Secondly, “the Arbitrator was extremely one-sided, admitted she didn’t read the evidence, and wrote in her decision that she sided with the Landlord because I got the police involved,” he said. “She used the statements of the landlord and tenant as absolute truths and they provided no evidence to any of their claims. ”
Astifan said all the evidence he submitted was completely ignored and not even mentioned in the RTB notice.”
The timeline to move out is yet another surprise.
Astifan explained that he always believed that if it got to this point, he would have a full 30 days to move out and find a new place.
Instead, he has only been given until the end of the month because he’s already paid rent for January and has been left with two choices: “We can move or take the case to the Supreme Court.”
And while his initial thought was to “just move” and avoid further stress and energy, “everyone’s saying to take it to court and that it’s going to set precedence for other families.

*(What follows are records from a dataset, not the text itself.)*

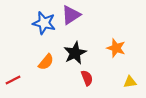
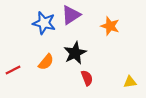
orange star: moved 6 px left, 22 px up
red line: moved 10 px up
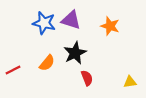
purple triangle: moved 5 px down; rotated 50 degrees clockwise
orange semicircle: moved 1 px right, 1 px down
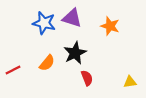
purple triangle: moved 1 px right, 2 px up
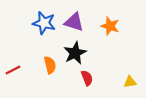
purple triangle: moved 2 px right, 4 px down
orange semicircle: moved 3 px right, 2 px down; rotated 54 degrees counterclockwise
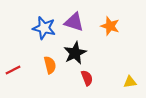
blue star: moved 5 px down
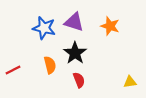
black star: rotated 10 degrees counterclockwise
red semicircle: moved 8 px left, 2 px down
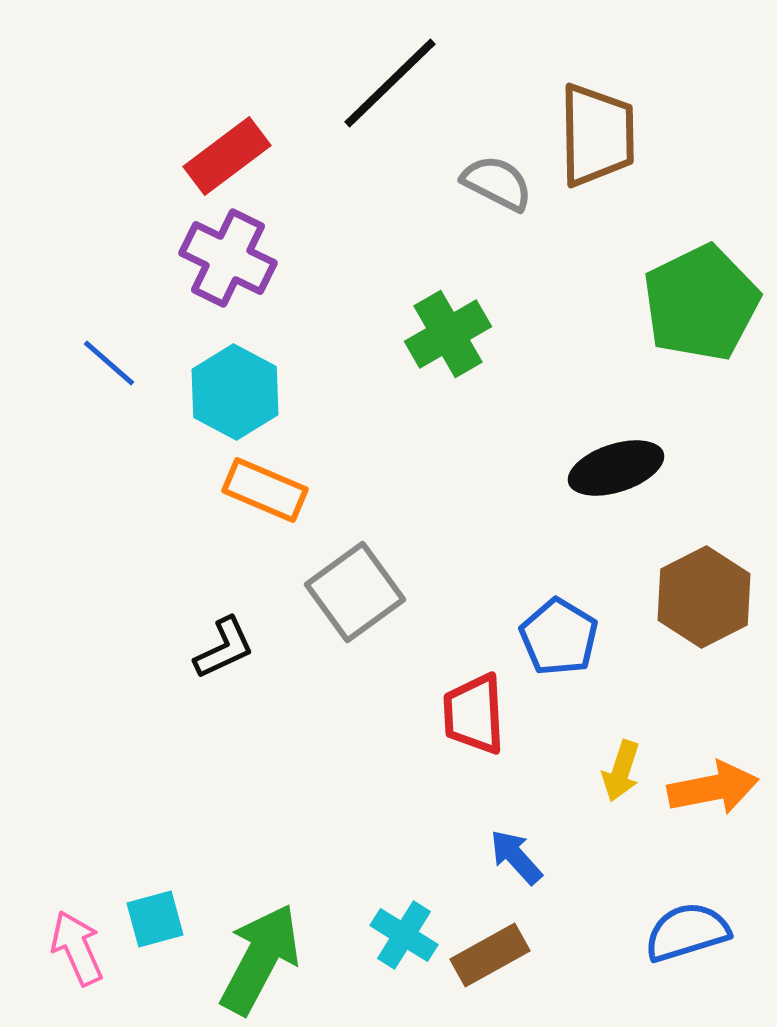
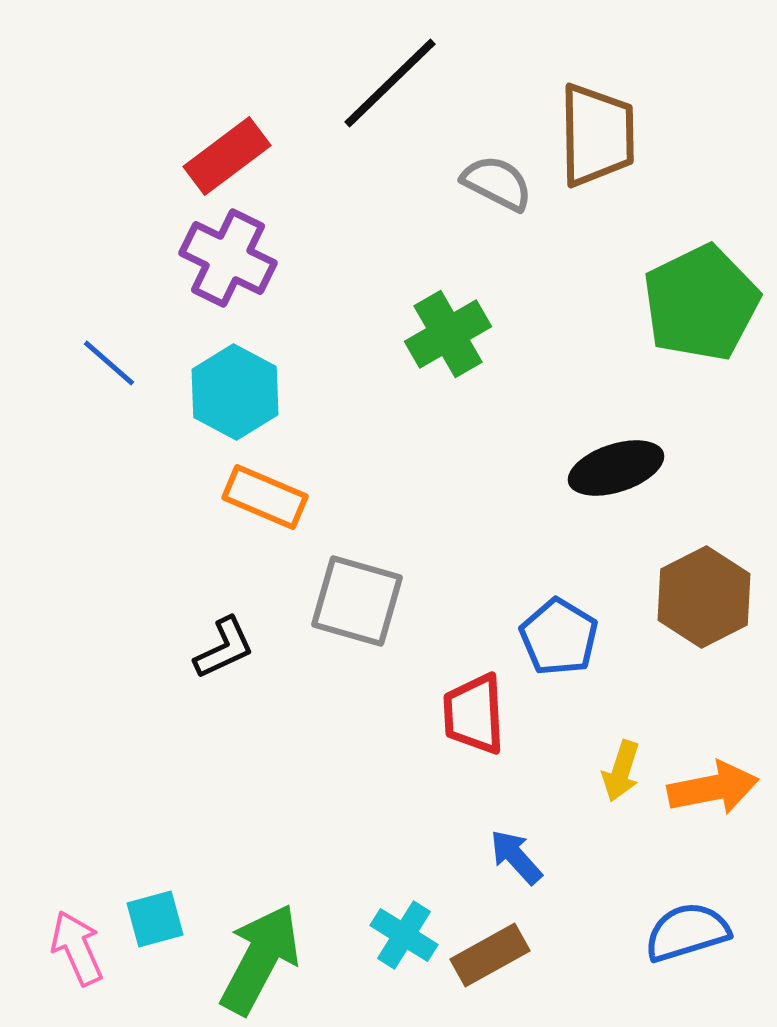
orange rectangle: moved 7 px down
gray square: moved 2 px right, 9 px down; rotated 38 degrees counterclockwise
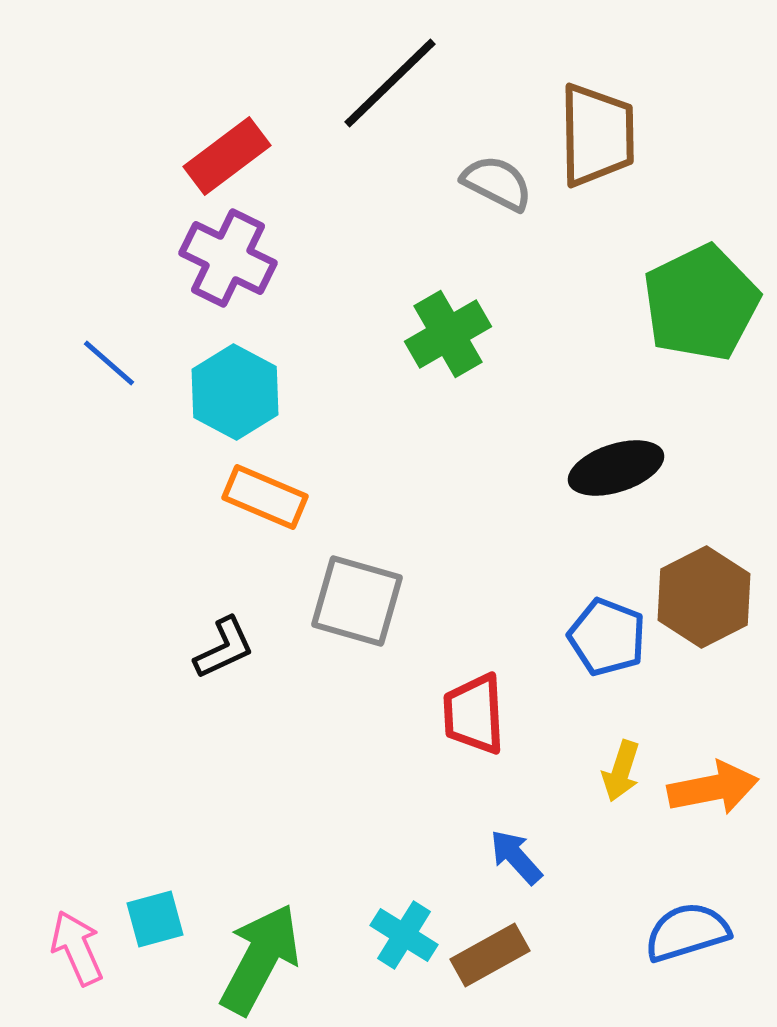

If other landlords find out they can evict tenants because of children making noise, it’s going to be hell for those families.”
At the end of the day, “I really want for people to understand the issue is how the arbitrator handled the case,” he explained.
Residential Tenancy Branch responds
In response to Astifan’s case, the RTB told Daily Hive it is “difficult when there are disputes between tenants and landlords or between different tenants in a building. The landlords are expected to try to resolve the dispute before issuing an eviction notice.”
Unfortunately, though, “sometimes landlords and tenants cannot resolve an issue and arbitrators have to get involved and make decisions based on the law and evidence presented.”
Housing Affairs spokesperson Melanie Kilpatrick explained that while the RTB cannot share information on specific files to respect confidentiality, details of all decisions – without identifying information- are posted online.
Kilpatrick said that under the tenancy agreement, “tenants have a right to peace, privacy and quiet enjoyment in their homes.”
This, she said, “may include the tenant’s right to have guests, play music at a reasonable level and to allow their children to play during acceptable hours.”
If there are disturbances “like unreasonable noise, excessive second-hand smoke or harassment from a neighbouring tenant of the same landlord, the tenants are encouraged to ask their landlord’s help to address the issues.”